Первая программа количественного смягчения QE-1 действовала с 2008 по 2010 г., в результате ФРС выкупила облигации более чем на $1,7 трлн. Соответственно, долларовая масса на такую же сумму была влита в экономику.
Программа QE-2 была начата в ноябре 2010 г. и завершилась в июне 2011 г, ее общий объем — и новая порция вливания свежевыпущенных долларов — составили около $900 млрд.
Программа QE-3 была запущена в сентябре 2012 года и завершилась — внимание! — в октябре 2014 г. В ходе ее реализации ФРС выкупила облигации объемом около $2 трлн.
То есть в течение шести лет ФРС США за счет выкупа долговых бумаг с рынка влила в финансовую систему более $4,5 трлн. Именно на эти доллары были развернуты антикризисные программы спасения банков и корпораций от дефолтов и банкротств. И именно на эти доллары американские (и не только американские) банки и финансовые компании практически бесплатно и почти неограниченно кредитовали американский «сланцевый бум» и спекулятивную деривативную игру на дорогой нефти.
А в октябре 2014 г. накачка финансовой системы США почти бесплатными долларами — закончилась. Масса спекулянтов на товарных, в том числе нефтяных, рынках поняла, что в условиях тенденции снижения цен на нефть и падения прибыльности игры на нефти, спекулятивные деньги должны искать другую сферу приложения. Одновременно начались сообщения о внезапно возникших у многих сланцевых (и в целом нефтяных) компаний трудностях с финансированием добычи. Спекулятивные деньги побежали с нефтяного (реального и виртуального) рынка. В основном — на валютный рынок, где повышался индекс доллара и открылась другая поляна для прибыльных спекуляций. И цены на нефть покатились далее вниз. К концу 2014 г. они уже начали приближаться к 50 долл./барр. (См. рис. 1)
То есть к концу 2014 года цены на нефть стали существенно ниже уровня рентабельности для большинства участков на основных американских сланцевых месторождениях. Тем не менее еще в конце 2014 — начале 2015 гг. добыча нефти в США продолжала расти. Она продолжала расти, как мы уже обсуждали ранее в нашем исследовании, по двум основным причинам.

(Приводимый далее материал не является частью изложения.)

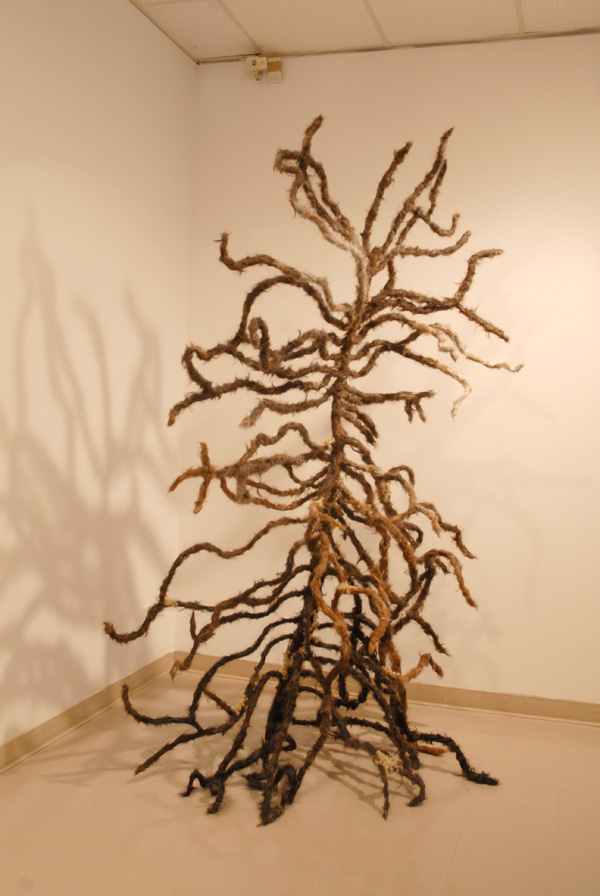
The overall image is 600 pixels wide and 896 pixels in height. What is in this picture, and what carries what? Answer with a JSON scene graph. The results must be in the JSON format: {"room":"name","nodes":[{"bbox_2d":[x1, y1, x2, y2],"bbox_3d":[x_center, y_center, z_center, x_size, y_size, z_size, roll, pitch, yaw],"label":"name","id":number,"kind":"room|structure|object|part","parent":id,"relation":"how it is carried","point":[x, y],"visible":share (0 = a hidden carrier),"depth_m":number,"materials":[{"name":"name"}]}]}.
{"room":"museum","nodes":[
{"label":"museum","id":0,"kind":"room"},
{"bbox_2d":[0,1,195,784],"bbox_3d":[-1.268,-0.276,1.876,0.145,2.753,4.636,2,3,18],"label":"left wall","id":1,"kind":"structure","parent":0,"point":[125,316],"depth_m":3.31,"materials":[{"name":"paint"}]},
{"bbox_2d":[0,653,173,786],"bbox_3d":[-1.231,1.039,1.911,0.020,0.095,4.325,2,3,18],"label":"baseboard","id":2,"kind":"structure","parent":1,"relation":"attached to","point":[70,711],"depth_m":3.35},
{"bbox_2d":[0,665,599,895],"bbox_3d":[0.279,1.204,1.359,4.371,0.107,4.822,2,3,18],"label":"floor","id":3,"kind":"structure","parent":0,"point":[464,846],"depth_m":2.72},
{"bbox_2d":[103,120,523,834],"bbox_3d":[0.072,0.021,3.107,1.273,2.281,1.010,2,3,18],"label":"tree sculpture","id":4,"kind":"object","parent":3,"relation":"on","point":[343,632],"visible":0.98,"depth_m":3.03,"materials":[{"name":"brown"}]},
{"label":"branch","id":5,"kind":"part","parent":4,"relation":"part of","materials":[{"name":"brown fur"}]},
{"bbox_2d":[111,0,598,62],"bbox_3d":[0.363,-1.593,1.117,4.673,0.119,5.096,2,3,18],"label":"ceiling","id":6,"kind":"structure","parent":0,"point":[228,4],"depth_m":3.55,"materials":[{"name":"white tile"}]},
{"bbox_2d":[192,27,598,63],"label":"ceiling trim","id":7,"kind":"object","parent":6,"relation":"attached to","point":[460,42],"visible":0.76,"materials":[{"name":"metal"}]},
{"bbox_2d":[176,26,599,716],"bbox_3d":[1.276,-0.291,3.618,3.995,2.763,0.158,2,3,18],"label":"back wall","id":8,"kind":"structure","parent":0,"point":[546,197],"depth_m":3.76,"materials":[{"name":"beige paint"}]},
{"bbox_2d":[243,55,281,82],"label":"security camera","id":9,"kind":"object","parent":8,"relation":"attached to","point":[256,63],"visible":0.97,"depth_m":3.89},
{"bbox_2d":[175,653,599,728],"bbox_3d":[1.168,1.036,3.552,3.566,0.086,0.019,2,3,18],"label":"baseboard","id":10,"kind":"structure","parent":8,"relation":"attached to","point":[487,705],"depth_m":3.73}
]}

Добыча в США продолжала расти потому, что у сланцевых компаний уже были набурены десятки тысяч скважин, из которых нужно было качать, пока качается, чтобы отбить затраты на бурение, проппант, горючее, технику и т. д., то есть при падении цены на нефть ниже уровня рентабельности добычи на конкретном участке — тратить деньги на новое бурение для таких компаний смысла не было. Но уж добыть из готовых действующих скважин всё, что удается добыть, было просто необходимо.

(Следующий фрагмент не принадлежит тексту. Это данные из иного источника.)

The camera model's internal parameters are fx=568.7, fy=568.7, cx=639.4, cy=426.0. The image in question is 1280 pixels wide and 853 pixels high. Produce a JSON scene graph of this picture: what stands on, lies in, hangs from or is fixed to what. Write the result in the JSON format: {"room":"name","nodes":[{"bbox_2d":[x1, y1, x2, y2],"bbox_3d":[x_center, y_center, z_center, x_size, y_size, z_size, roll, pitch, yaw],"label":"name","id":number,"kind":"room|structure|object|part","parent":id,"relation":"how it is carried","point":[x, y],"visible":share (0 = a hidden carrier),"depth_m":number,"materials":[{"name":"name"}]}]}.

Добыча в США продолжала расти еще и потому, что большинство сланцевых компаний застраховали (захеджировали) свою добычу на год или более вперед на уровнях цен, существенно ниже рентабельности. В результате эти компании получали к цене продажи своей нефти страховую надбавку, которая частично или даже полностью компенсировала убытки.

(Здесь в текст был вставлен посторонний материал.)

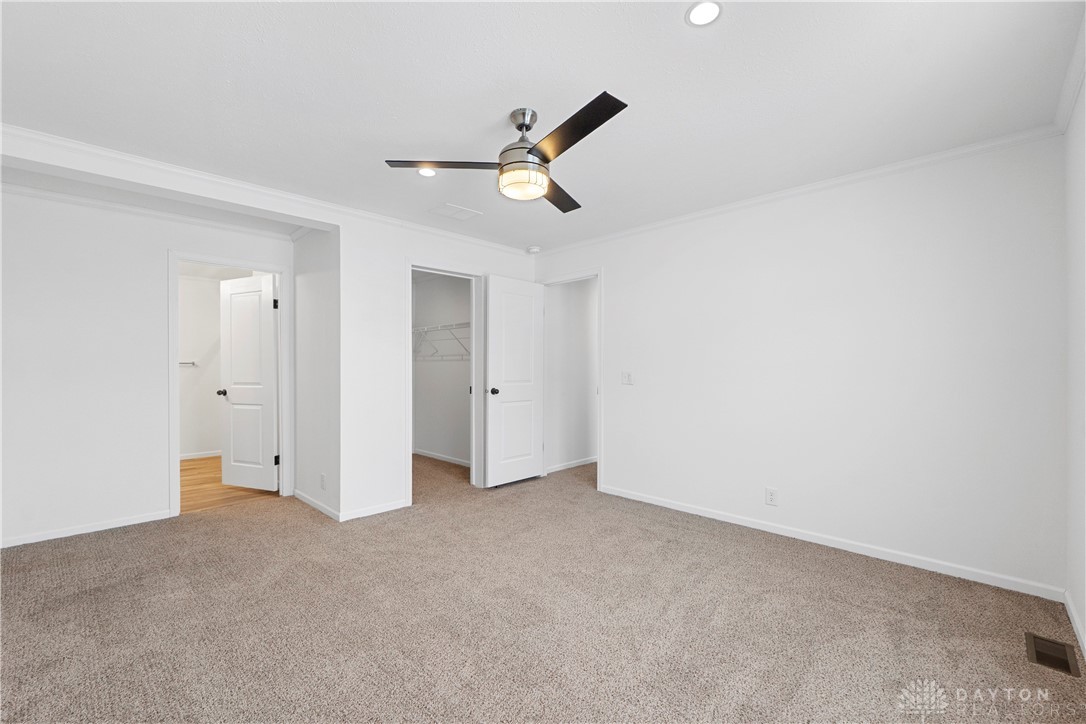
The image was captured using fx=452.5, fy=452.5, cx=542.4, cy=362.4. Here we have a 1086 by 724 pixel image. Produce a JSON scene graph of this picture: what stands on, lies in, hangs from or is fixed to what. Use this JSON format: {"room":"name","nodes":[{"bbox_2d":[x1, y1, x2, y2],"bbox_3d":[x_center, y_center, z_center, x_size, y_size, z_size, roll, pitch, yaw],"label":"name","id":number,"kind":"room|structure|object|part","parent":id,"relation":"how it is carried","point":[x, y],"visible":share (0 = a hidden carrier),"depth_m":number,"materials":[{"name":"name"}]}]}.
{"room":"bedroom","nodes":[
{"label":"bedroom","id":0,"kind":"room"},
{"bbox_2d":[0,183,293,549],"bbox_3d":[-3.172,0.008,3.429,0.120,2.441,2.481,0,0,45],"label":"left wall","id":1,"kind":"structure","parent":0,"point":[149,258],"depth_m":3.24,"materials":[{"name":"white paint"}]},
{"bbox_2d":[0,510,171,547],"bbox_3d":[-3.483,1.190,3.056,0.013,0.069,1.486,0,0,45],"label":"baseboard","id":2,"kind":"structure","parent":1,"relation":"attached to","point":[41,539],"depth_m":3.23,"materials":[{"name":"white paint"}]},
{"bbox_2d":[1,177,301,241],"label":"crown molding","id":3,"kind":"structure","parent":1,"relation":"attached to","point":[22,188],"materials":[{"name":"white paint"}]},
{"bbox_2d":[165,250,290,517],"bbox_3d":[-2.685,0.179,3.905,0.153,2.097,0.859,0,0,45],"label":"door frame","id":4,"kind":"structure","parent":1,"relation":"attached to","point":[171,450],"depth_m":3.75,"materials":[{"name":"white paint"}]},
{"bbox_2d":[219,272,278,490],"bbox_3d":[-2.840,0.201,4.368,0.684,2.018,0.180,0,0,22],"label":"bathroom door","id":5,"kind":"structure","parent":4,"relation":"attached to","point":[270,336],"depth_m":4.34,"materials":[{"name":"white paint"}]},
{"bbox_2d":[179,266,254,458],"bbox_3d":[-4.610,0.039,5.865,0.293,2.424,2.521,0,0,45],"label":"bathroom wall","id":6,"kind":"structure","parent":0,"point":[181,353],"depth_m":5.98,"materials":[{"name":"white paint"}]},
{"bbox_2d":[178,360,198,366],"bbox_3d":[-4.697,0.002,5.696,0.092,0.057,0.537,0,0,45],"label":"towel bar","id":7,"kind":"object","parent":6,"relation":"attached to","point":[192,364],"visible":0.49,"depth_m":5.82,"materials":[{"name":"silver metal"}]},
{"bbox_2d":[179,450,220,460],"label":"baseboard","id":8,"kind":"structure","parent":6,"relation":"attached to","point":[194,456],"depth_m":5.91,"materials":[{"name":"white paint"}]},
{"bbox_2d":[181,455,275,512],"bbox_3d":[-3.812,1.284,5.005,3.027,0.099,2.067,0,0,45],"label":"wood floor","id":9,"kind":"structure","parent":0,"point":[190,469],"depth_m":4.44,"materials":[{"name":"brown wood"}]},
{"bbox_2d":[293,226,339,522],"bbox_3d":[-1.963,0.002,3.956,1.109,2.456,0.122,0,0,45],"label":"alcove side wall","id":10,"kind":"structure","parent":0,"point":[321,273],"depth_m":3.83,"materials":[{"name":"white paint"}]},
{"bbox_2d":[293,489,339,521],"bbox_3d":[-1.939,1.194,3.841,1.056,0.074,0.014,0,0,45],"label":"baseboard","id":11,"kind":"structure","parent":10,"relation":"attached to","point":[313,503],"depth_m":3.78,"materials":[{"name":"white paint"}]},
{"bbox_2d":[319,473,326,489],"bbox_3d":[-1.784,0.967,3.670,0.077,0.121,0.014,0,0,45],"label":"wall outlet","id":12,"kind":"object","parent":10,"relation":"attached to","point":[321,478],"visible":0.99,"depth_m":3.66,"materials":[{"name":"white plastic"}]},
{"bbox_2d":[338,215,538,521],"bbox_3d":[-0.803,0.006,4.269,0.120,2.453,2.063,0,0,45],"label":"closet wall","id":13,"kind":"structure","parent":0,"point":[402,252],"depth_m":3.68,"materials":[{"name":"white paint"}]},
{"bbox_2d":[0,125,529,256],"bbox_3d":[-1.688,-1.172,3.401,0.067,0.070,4.231,0,0,45],"label":"crown molding","id":14,"kind":"structure","parent":13,"relation":"attached to","point":[58,142],"depth_m":2.97,"materials":[{"name":"white paint"}]},
{"bbox_2d":[340,499,408,521],"bbox_3d":[-1.358,1.192,3.676,0.013,0.073,0.592,0,0,45],"label":"baseboard","id":15,"kind":"structure","parent":13,"relation":"attached to","point":[377,511],"depth_m":3.65,"materials":[{"name":"white paint"}]},
{"bbox_2d":[404,261,484,505],"bbox_3d":[-0.939,0.178,4.238,0.157,2.105,0.868,0,0,45],"label":"closet door frame","id":16,"kind":"structure","parent":13,"relation":"attached to","point":[411,267],"depth_m":4.41,"materials":[{"name":"white paint"}]},
{"bbox_2d":[412,273,471,464],"bbox_3d":[-1.064,0.017,5.577,2.434,2.454,0.125,0,0,45],"label":"closet wall","id":17,"kind":"structure","parent":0,"point":[419,307],"depth_m":5.76,"materials":[{"name":"white paint"}]},
{"bbox_2d":[412,321,469,360],"bbox_3d":[-1.186,-0.260,5.445,2.228,0.394,0.346,0,0,45],"label":"wire shelf","id":18,"kind":"object","parent":17,"relation":"attached to","point":[464,324],"visible":0.54,"depth_m":5.41,"materials":[{"name":"white metal"}]},
{"bbox_2d":[413,449,469,467],"bbox_3d":[-1.090,1.200,5.540,2.235,0.075,0.014,0,0,45],"label":"baseboard","id":19,"kind":"structure","parent":17,"relation":"attached to","point":[417,452],"depth_m":5.72,"materials":[{"name":"white paint"}]},
{"bbox_2d":[0,0,1084,252],"bbox_3d":[-0.602,-1.268,2.741,5.798,0.109,4.848,0,0,45],"label":"ceiling","id":20,"kind":"structure","parent":0,"point":[494,117],"depth_m":2.02,"materials":[{"name":"white paint"}]},
{"bbox_2d":[416,167,436,176],"bbox_3d":[-0.739,-1.211,2.873,0.135,0.007,0.134,0,0,45],"label":"recessed light","id":21,"kind":"object","parent":20,"relation":"in","point":[426,172],"visible":0.73,"depth_m":2.87,"materials":[{"name":"white plastic"}]},
{"bbox_2d":[427,203,481,220],"bbox_3d":[-0.709,-1.209,3.636,0.274,0.010,0.317,0,0,45],"label":"ceiling vent","id":22,"kind":"object","parent":20,"relation":"in","point":[462,212],"visible":0.99,"depth_m":3.62,"materials":[{"name":"white"}]},
{"bbox_2d":[385,95,627,212],"bbox_3d":[-0.054,-1.029,2.214,1.064,0.393,1.063,0,0,-14],"label":"ceiling fan","id":23,"kind":"object","parent":20,"relation":"hanging from","point":[523,161],"visible":0.98,"depth_m":2.13,"materials":[{"name":"black metal"}]},
{"bbox_3d":[-0.463,-0.961,2.211,0.403,0.037,0.403,0,0,45],"label":"blade","id":24,"kind":"part","parent":23,"relation":"part of","materials":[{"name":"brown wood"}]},
{"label":"motor housing","id":25,"kind":"part","parent":23,"relation":"part of","materials":[{"name":"silver metal"}]},
{"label":"downrod","id":26,"kind":"part","parent":23,"relation":"part of","materials":[{"name":"silver metal"}]},
{"bbox_3d":[0.091,-0.925,2.494,0.272,0.035,0.548,0,0,20],"label":"blade","id":27,"kind":"part","parent":23,"relation":"part of","materials":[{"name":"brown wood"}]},
{"bbox_3d":[0.114,-0.950,1.908,0.572,0.034,0.224,0,0,45],"label":"blade","id":28,"kind":"part","parent":23,"relation":"part of","materials":[{"name":"black wood"}]},
{"bbox_2d":[526,245,541,253],"bbox_3d":[-0.095,-1.180,4.740,0.143,0.048,0.141,0,0,45],"label":"smoke detector","id":29,"kind":"object","parent":20,"relation":"attached to","point":[534,250],"visible":0.99,"depth_m":4.69,"materials":[{"name":"white plastic"}]},
{"bbox_2d":[685,0,721,26],"bbox_3d":[0.566,-1.232,1.592,0.132,0.007,0.131,0,0,45],"label":"recessed light","id":30,"kind":"object","parent":20,"relation":"in","point":[704,9],"visible":0.98,"depth_m":1.59,"materials":[{"name":"white plastic"}]},
{"bbox_2d":[0,449,1085,723],"bbox_3d":[-0.521,1.264,2.936,6.130,0.102,5.391,0,0,45],"label":"carpet floor","id":31,"kind":"structure","parent":0,"point":[825,566],"depth_m":2.12,"materials":[{"name":"carpet"}]},
{"bbox_2d":[1024,632,1081,677],"bbox_3d":[2.114,1.206,1.878,0.134,0.007,0.297,0,0,45],"label":"floor vent","id":32,"kind":"object","parent":31,"relation":"in","point":[1063,661],"visible":0.94,"depth_m":1.87,"materials":[{"name":"brown metal"}]},
{"bbox_2d":[545,279,596,473],"bbox_3d":[0.753,0.020,5.812,0.119,2.425,2.576,0,0,45],"label":"hallway wall","id":33,"kind":"structure","parent":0,"point":[562,298],"depth_m":5.30,"materials":[{"name":"white paint"}]},
{"bbox_2d":[546,456,596,473],"bbox_3d":[0.753,1.193,5.736,0.014,0.074,2.555,0,0,45],"label":"baseboard","id":34,"kind":"structure","parent":33,"relation":"attached to","point":[594,461],"depth_m":5.30,"materials":[{"name":"white paint"}]},
{"bbox_2d":[532,132,1067,596],"bbox_3d":[1.347,-0.007,3.622,3.970,2.454,0.122,0,0,45],"label":"back wall","id":35,"kind":"structure","parent":0,"point":[623,275],"depth_m":2.86,"materials":[{"name":"white paint"}]},
{"bbox_2d":[537,269,601,491],"bbox_3d":[0.280,0.162,4.638,0.868,2.124,0.151,0,0,45],"label":"door frame","id":36,"kind":"structure","parent":35,"relation":"attached to","point":[600,465],"depth_m":4.34,"materials":[{"name":"white paint"}]},
{"bbox_2d":[484,275,545,487],"bbox_3d":[-0.258,0.189,4.584,0.167,2.047,0.748,0,0,45],"label":"door","id":37,"kind":"structure","parent":36,"relation":"attached to","point":[494,410],"depth_m":4.53,"materials":[{"name":"white paint"}]},
{"bbox_3d":[-0.488,0.286,4.444,0.102,0.069,0.082,0,0,45],"label":"closet knob","id":38,"kind":"part","parent":37,"relation":"part of","materials":[{"name":"black metal"}]},
{"bbox_2d":[621,371,632,384],"bbox_3d":[0.754,0.136,4.063,0.114,0.119,0.017,0,0,45],"label":"light switch","id":39,"kind":"object","parent":35,"relation":"attached to","point":[628,378],"visible":0.98,"depth_m":4.06,"materials":[{"name":"white plastic"}]},
{"bbox_2d":[765,487,778,505],"bbox_3d":[1.636,0.962,3.234,0.076,0.121,0.009,0,0,45],"label":"wall outlet","id":40,"kind":"object","parent":35,"relation":"attached to","point":[770,494],"visible":0.98,"depth_m":3.23,"materials":[{"name":"white plastic"}]},
{"bbox_2d":[530,124,1063,255],"bbox_3d":[1.278,-1.179,3.574,3.745,0.061,0.049,0,0,45],"label":"crown molding","id":41,"kind":"structure","parent":35,"relation":"attached to","point":[630,231],"depth_m":2.93,"materials":[{"name":"white paint"}]},
{"bbox_2d":[598,484,1064,602],"bbox_3d":[1.597,1.179,3.291,2.930,0.075,0.013,0,0,45],"label":"baseboard","id":42,"kind":"structure","parent":35,"relation":"attached to","point":[747,524],"depth_m":2.85,"materials":[{"name":"white paint"}]},
{"bbox_2d":[1064,62,1085,658],"bbox_3d":[1.364,0.004,0.877,0.123,2.450,4.023,0,0,45],"label":"far right wall","id":43,"kind":"structure","parent":0,"point":[1084,613],"depth_m":2.06,"materials":[{"name":"white paint"}]},
{"bbox_2d":[1054,11,1085,133],"bbox_3d":[1.216,-1.198,0.844,0.058,0.074,4.112,0,0,45],"label":"crown molding","id":44,"kind":"structure","parent":43,"relation":"attached to","point":[1074,96],"depth_m":1.98,"materials":[{"name":"white paint"}]},
{"bbox_2d":[1064,590,1085,658],"bbox_3d":[1.290,1.179,0.904,0.014,0.075,3.860,0,0,45],"label":"baseboard","id":45,"kind":"structure","parent":43,"relation":"attached to","point":[1084,646],"depth_m":2.03,"materials":[{"name":"white paint"}]}
]}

Отметим, что хеджировали свою нефтедобычу не только нефтяные компании, но и некоторые страны. Так, например, всю свою добычу в последние годы по требованию правительства хеджирует основной нефтедобытчик Мексики, госкорпорация PEMEX. И именно по этой причине Мексика прошла первые два года нынешнего нефтяного ценового кризиса с некатастрофическими потерями для национальной экономики и бюджета.
А вот большинство других стран (и госкомпаний) свое производство нефти не хеджировали. В том числе потому, что себестоимость добычи у них гораздо ниже, чем на американских сланцах, и получить у страховщиков выгодный хеджевый контракт было практически невозможно.
Эти компании и эти страны, как мы уже обсудили в предыдущей части исследования, рассчитывали свои программы расходов и бюджеты, исходя из прогнозов долгосрочного ценового благополучия на нефтяных рынках. То есть цены на нефть, заложенные в бюджетные проектировки, были достаточно высокими.